[PASSAGE SHOWN — start]

During much of its history the region of Aceh in northern Sumatra was an independent sultanate with closer ties to Malaysia and—because of the sure and steady monsoon winds—to the Middle East than to the rest of archipelagic Indonesia. Aceh’s many mosques, and its organic relationship—because of the pepper trade and religious pilgrims—to the Arabian Peninsula gave the region the sobriquet “the Verandah of Mecca.” Aceh is the only part of Indonesia under Sharia law, yet beer is served in hotels, corporal punishment is limited to soft canings, and there are no forced amputations as in Saudi Arabia. Boys and girls play together in school yards, and women with bewitching smiles wear headscarves
(jilbabs)
but also tight jeans and high heels, and drive motorcycles. Elsewhere in Indonesia it is common to see women, with their hair completely covered, dress in tight blouses and skin-tight hot pants, marked with the latest designer clothes. It is said, though I could not verify it, that there are actually women in Jakarta who wear both
jilbabs
and tank tops with exposed bellies. In Indonesia, modesty stops at the neck.

Yet the helmet-shaped
jilbab
is a mark of modernity, for it indicates that a woman has learned about religion through schooling. Wearing it allows a woman, now armored with symbolic modesty, to enter the
professional world of men. “There are few clear-cut lines for women’s dress codes, as long as the body is covered. Much is open to personal interpretation,” explained Ria Fitri, the women’s activist. “The stricter dress codes of some parts of the Middle East and Malaysia are simply not practical here.” In a larger sense, women’s dress codes in Indonesia are much less a sign of hypocrisy than of wondrous religious diversity, since Islam, even in highly observant Aceh, is enmeshed in a peaceful yet momentous struggle with underlayers of Hinduism and Buddhism that persist to this day.

With well over 200 million of its 240 million inhabitants Muslim, Indonesia represents one of Islam’s greatest proselytizing success stories.
3
This is particularly remarkable because Islam came to Indonesia not through military conquest as it did almost everywhere else, from Iberia to the Indian Subcontinent, but, starting in Aceh in the Middle Ages, through seaborne Indian Ocean commerce. In many cases the bearers of Islam were merchants, and thus people with a cosmopolitan outlook who did not seek homogeneity or the destruction of other cultures and religions. The earliest Muslim missionaries in Java are known as the nine saints (Wali Sanga). This myth is similar to that of the twelve Sufi saints
(auliyas)
who brought Islam to Chittagong in Bangladesh. It is quite possible that these saints in the non-Arab eastern reaches of the Indian Ocean were traders.

The places where Islam established early and deep roots were those closest to international trade routes, such as the Malay Peninsula and here on the Sumatran shores of the Strait of Malacca.

[PASSAGE SHOWN — finish]

§ WHAT TO PRODUCE
Copy the passage on Aceh and Islam in Indonesia again, beginning at the words "who brought Islam" and stopping after "Ocean were traders.", and put "Dhaka" in place of "Chittagong".

[MATERIAL SUPPLIED — start]

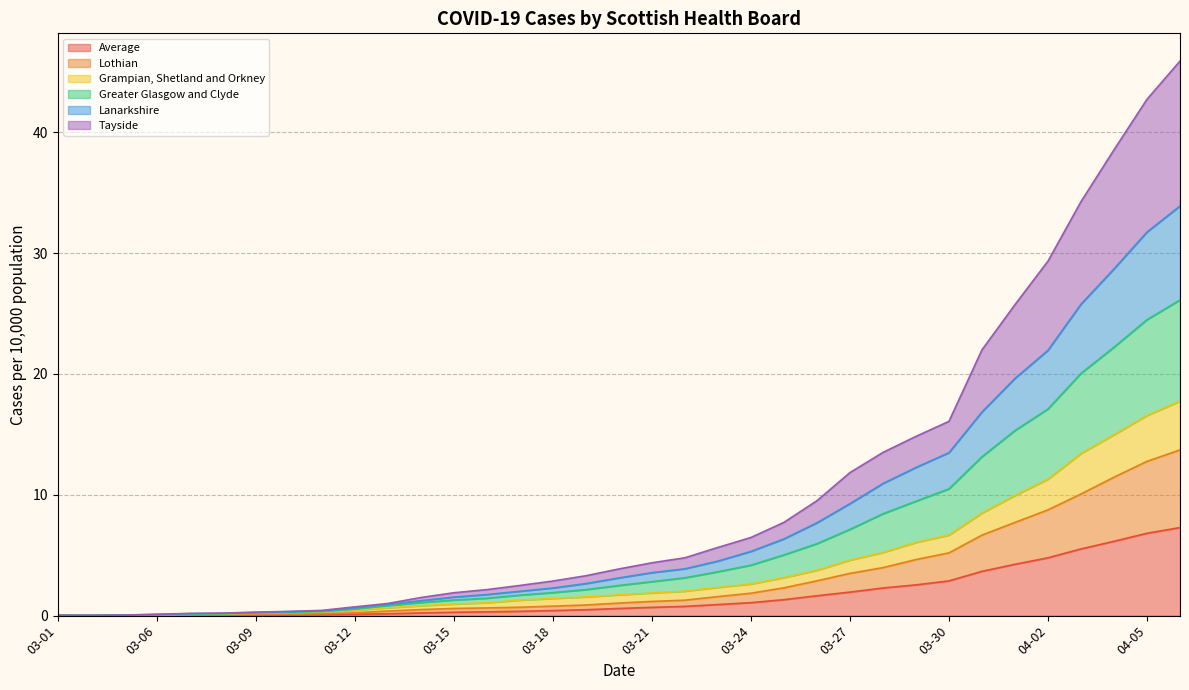

The value of Average at 04-01 is 4.2. True or false?

True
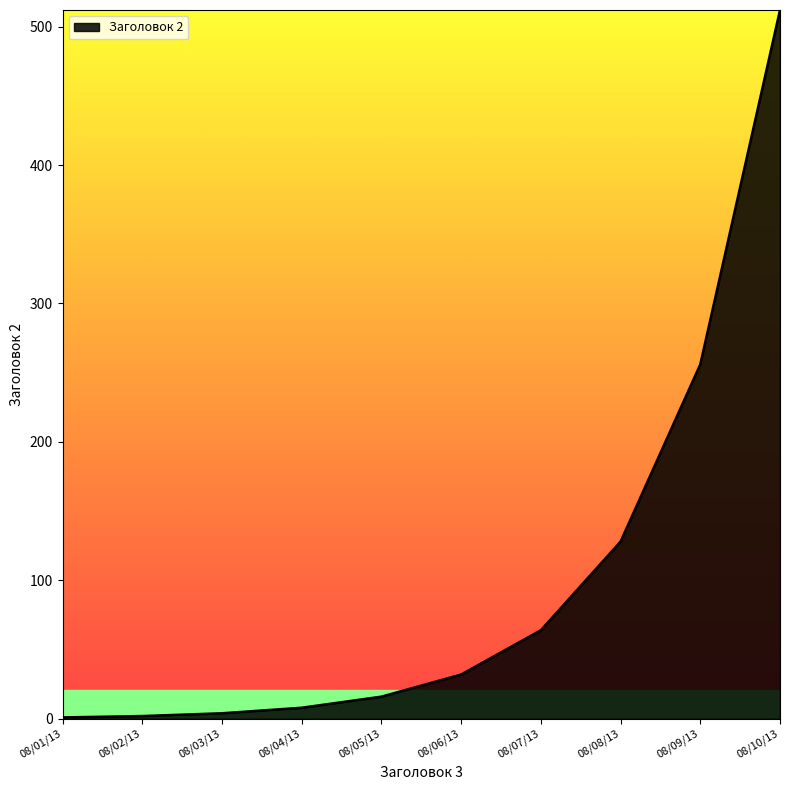

Which category has the highest value across all series?

08/10/13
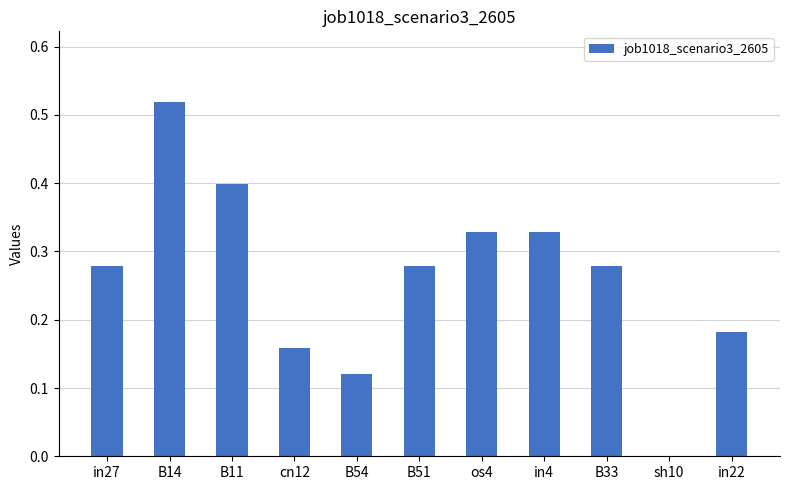

Count the number of data series in this chart.

1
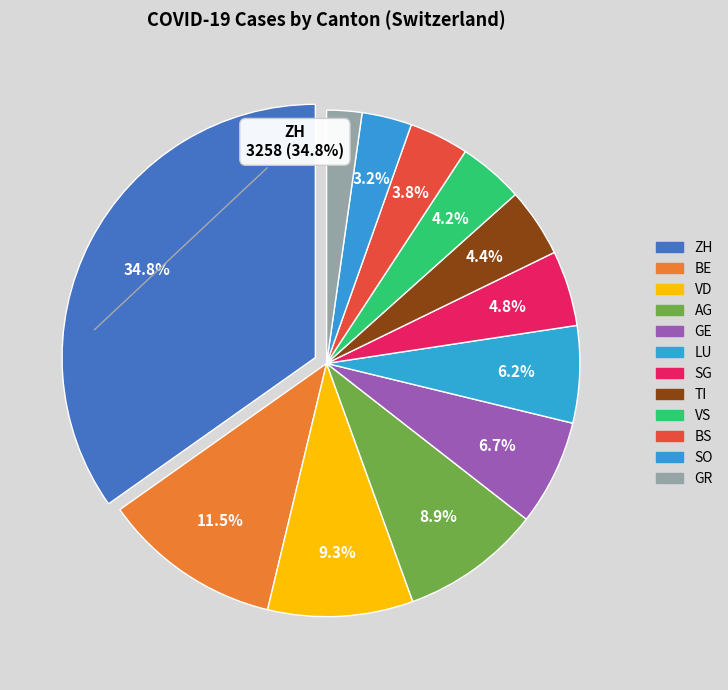

True or false: BS accounts for 4% of the total.

True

[MATERIAL SUPPLIED — finish]

§ WRITTEN RESPONSE
who brought Islam to Dhaka in Bangladesh. It is quite possible that these saints in the non-Arab eastern reaches of the Indian Ocean were traders.